This is after completing the wrap job. I elected to leave the blue back at the firewall as it overlaps the foil protectant used near the exhaust. It's not visible whatsoever when the engine is in. 

I've been fortunate to get two evenings (45 minutes each, yay!) in the garage this week. I was able to both start and finish the wrap job, as well as work on more cosmetic activities.

5. Delete secondary clutch bleeder
I have no idea why (some say it acts as a clutch fluid cooler); but Nissan chose to have two bleed points for the clutch slave cylinder. You can see it directly to the left of the power steering reservoir in the bay shot above. I purchased a M10x1 union to install in place of the T fitting; unfortunately the nuts were seized pretty good. I've got a healthy coating of PB blaster on them and I'll give it another go this weekend.

6. Repaint the valve covers and balance tube the right way
When we did the engine the first time, my wife (girlfriend at the time) did a killer job of paint removal/prep on the valve covers. Unfortunately I don't think we:
A) used primer
B) used epoxy
C) used clear coat
The paint looks okay, but its dull, dirty, and chipping. I spent a few hours with paint thinner and a rag and removed all the grease and tried to remove all the loose paint. I'm trying to get 75% of the results with 10% of the effort; so I skipped the wire wheel and sand paper to remove 100% of the paint. I'll choose my battles thank you very much! I might have chosen wrong here....after I applied the primer it did a great job of finding paint that wouldn't come off with some elbow grease. It wasn't terrible, but not quite the level of quality I had hoped. Oh well. I carried on and gave the valve covers and balance tube 2 light coats and one medium coat of epoxy primer, red gloss epoxy, and epoxy clear; which is supposed to be good to 500F. It turned out pretty good....but definitely not a professional job. I do think it will stand the test of time and look good from 5 feet away so hopefully I'll be pleased when they're installed. I forgot to grab pics so I'll have to share those later.

7. Relocate as much as possible
I'm trying to declutter the engine bay and do a very mild tuck job (I hope that's the right term for this...). I've already relocated the PTU to the nose panel and I'll be deleting the slave bleeder. I briefly toyed with the idea of moving the main fuse box to the nose panel also, but I don't feel the urge to extend 21 old and critical wires; nor is that area well protected from the elements. The main box will stay as-is.

HOWEVER

There is a small fuse box next to the battery that isn't really noticeable, but can easily be relocated to the passenger side wheel well. I did that Wednesday and it was pretty easy. Yep, that will add some frustration if I ever need to replace one of the 30A fuses, but they've made it 170k miles so far. I'm not to worried. Yes. I'm tempting fate. Be ready to say I told him so.

I'm hoping that the room I'm gaining by cleaning up the battery area can be used to relocate the cruise control pump and actuator to a less conspicuous area either adjacent to, or below the battery. I'll start toying with that soon.

I'd really like to move the power steering pump reservoir, but there isn't a good spot to put it without creating issues; so I'm going to drain it and get it powdercoated to at least help clean up that area.

**Supplied data**
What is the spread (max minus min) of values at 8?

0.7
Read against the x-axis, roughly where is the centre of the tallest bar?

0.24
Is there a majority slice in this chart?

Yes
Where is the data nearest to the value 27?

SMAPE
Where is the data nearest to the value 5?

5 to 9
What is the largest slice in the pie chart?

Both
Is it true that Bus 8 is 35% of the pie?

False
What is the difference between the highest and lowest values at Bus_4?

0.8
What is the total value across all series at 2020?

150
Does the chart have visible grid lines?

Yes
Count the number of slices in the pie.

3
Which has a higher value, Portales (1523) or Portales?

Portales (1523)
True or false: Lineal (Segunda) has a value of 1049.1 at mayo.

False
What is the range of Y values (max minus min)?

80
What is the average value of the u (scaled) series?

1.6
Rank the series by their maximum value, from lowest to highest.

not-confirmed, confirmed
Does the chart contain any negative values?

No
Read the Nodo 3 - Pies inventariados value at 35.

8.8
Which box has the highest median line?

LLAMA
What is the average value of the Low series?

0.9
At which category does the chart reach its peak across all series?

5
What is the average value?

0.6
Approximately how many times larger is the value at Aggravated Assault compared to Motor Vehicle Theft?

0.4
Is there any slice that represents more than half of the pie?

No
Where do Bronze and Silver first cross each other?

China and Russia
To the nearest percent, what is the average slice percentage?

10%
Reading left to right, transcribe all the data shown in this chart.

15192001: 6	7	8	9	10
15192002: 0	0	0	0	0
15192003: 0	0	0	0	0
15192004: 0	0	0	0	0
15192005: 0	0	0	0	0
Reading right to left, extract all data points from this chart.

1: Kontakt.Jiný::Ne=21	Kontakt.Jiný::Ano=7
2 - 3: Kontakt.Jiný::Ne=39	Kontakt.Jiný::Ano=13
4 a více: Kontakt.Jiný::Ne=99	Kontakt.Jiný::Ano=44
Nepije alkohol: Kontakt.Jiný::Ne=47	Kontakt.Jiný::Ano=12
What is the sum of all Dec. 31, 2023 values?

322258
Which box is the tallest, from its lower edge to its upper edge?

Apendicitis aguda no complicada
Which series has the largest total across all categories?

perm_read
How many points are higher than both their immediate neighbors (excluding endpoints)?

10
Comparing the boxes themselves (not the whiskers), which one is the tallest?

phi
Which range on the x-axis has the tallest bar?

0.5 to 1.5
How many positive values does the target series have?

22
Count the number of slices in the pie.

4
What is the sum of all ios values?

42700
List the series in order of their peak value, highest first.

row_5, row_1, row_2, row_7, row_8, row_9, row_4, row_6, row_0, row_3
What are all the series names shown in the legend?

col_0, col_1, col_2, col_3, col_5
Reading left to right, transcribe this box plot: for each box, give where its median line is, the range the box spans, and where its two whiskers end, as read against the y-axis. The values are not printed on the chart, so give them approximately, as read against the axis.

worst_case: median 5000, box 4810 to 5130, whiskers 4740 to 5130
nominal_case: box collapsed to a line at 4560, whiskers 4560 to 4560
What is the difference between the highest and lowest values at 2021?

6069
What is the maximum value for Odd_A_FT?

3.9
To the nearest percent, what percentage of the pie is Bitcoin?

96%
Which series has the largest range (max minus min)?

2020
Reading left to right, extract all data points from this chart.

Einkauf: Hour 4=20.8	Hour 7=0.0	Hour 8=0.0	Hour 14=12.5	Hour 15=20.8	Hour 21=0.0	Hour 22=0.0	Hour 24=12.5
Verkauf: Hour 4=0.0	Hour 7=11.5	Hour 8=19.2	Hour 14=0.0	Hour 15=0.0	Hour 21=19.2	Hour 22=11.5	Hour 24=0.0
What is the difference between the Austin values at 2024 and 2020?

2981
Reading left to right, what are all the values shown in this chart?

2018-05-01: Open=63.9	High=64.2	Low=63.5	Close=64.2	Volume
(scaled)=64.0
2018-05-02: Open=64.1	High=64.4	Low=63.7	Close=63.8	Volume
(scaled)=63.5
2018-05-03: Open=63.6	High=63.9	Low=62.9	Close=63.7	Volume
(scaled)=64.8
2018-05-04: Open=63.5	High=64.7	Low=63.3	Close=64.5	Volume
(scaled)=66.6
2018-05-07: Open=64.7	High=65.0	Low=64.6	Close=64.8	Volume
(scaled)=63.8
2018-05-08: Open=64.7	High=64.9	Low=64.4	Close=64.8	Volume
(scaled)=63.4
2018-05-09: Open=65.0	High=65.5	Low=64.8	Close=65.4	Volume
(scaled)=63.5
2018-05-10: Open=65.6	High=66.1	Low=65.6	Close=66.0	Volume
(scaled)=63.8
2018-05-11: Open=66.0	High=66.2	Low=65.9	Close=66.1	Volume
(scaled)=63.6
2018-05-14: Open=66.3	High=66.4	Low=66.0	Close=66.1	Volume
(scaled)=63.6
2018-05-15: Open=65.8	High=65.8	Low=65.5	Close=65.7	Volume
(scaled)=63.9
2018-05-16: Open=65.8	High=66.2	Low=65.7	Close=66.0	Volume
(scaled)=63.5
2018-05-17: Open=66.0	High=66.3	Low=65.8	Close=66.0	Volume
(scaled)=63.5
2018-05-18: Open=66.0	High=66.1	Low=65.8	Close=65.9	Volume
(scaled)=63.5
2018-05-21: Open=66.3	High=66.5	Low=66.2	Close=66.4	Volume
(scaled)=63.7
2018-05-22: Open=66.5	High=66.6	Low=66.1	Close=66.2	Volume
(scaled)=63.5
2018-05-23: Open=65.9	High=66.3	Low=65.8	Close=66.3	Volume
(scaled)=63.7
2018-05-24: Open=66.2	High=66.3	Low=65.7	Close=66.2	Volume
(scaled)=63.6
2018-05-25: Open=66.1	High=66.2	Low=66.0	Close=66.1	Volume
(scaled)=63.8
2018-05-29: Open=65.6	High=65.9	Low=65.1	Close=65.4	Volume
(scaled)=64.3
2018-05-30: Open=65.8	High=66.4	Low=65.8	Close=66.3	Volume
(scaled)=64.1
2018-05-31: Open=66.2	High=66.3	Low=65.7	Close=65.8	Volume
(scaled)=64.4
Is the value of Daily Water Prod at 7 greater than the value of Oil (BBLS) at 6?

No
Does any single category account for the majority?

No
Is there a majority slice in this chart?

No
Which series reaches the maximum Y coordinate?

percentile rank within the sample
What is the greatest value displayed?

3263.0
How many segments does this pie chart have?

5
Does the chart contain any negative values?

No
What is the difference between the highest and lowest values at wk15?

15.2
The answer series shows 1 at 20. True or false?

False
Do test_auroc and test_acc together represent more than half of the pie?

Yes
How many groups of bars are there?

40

**Assignment**
Please reproduce the section of the engine bay post that starts with "There is a small" and continues through "told him so.", word for word.

**Written solution**
There is a small fuse box next to the battery that isn't really noticeable, but can easily be relocated to the passenger side wheel well. I did that Wednesday and it was pretty easy. Yep, that will add some frustration if I ever need to replace one of the 30A fuses, but they've made it 170k miles so far. I'm not to worried. Yes. I'm tempting fate. Be ready to say I told him so.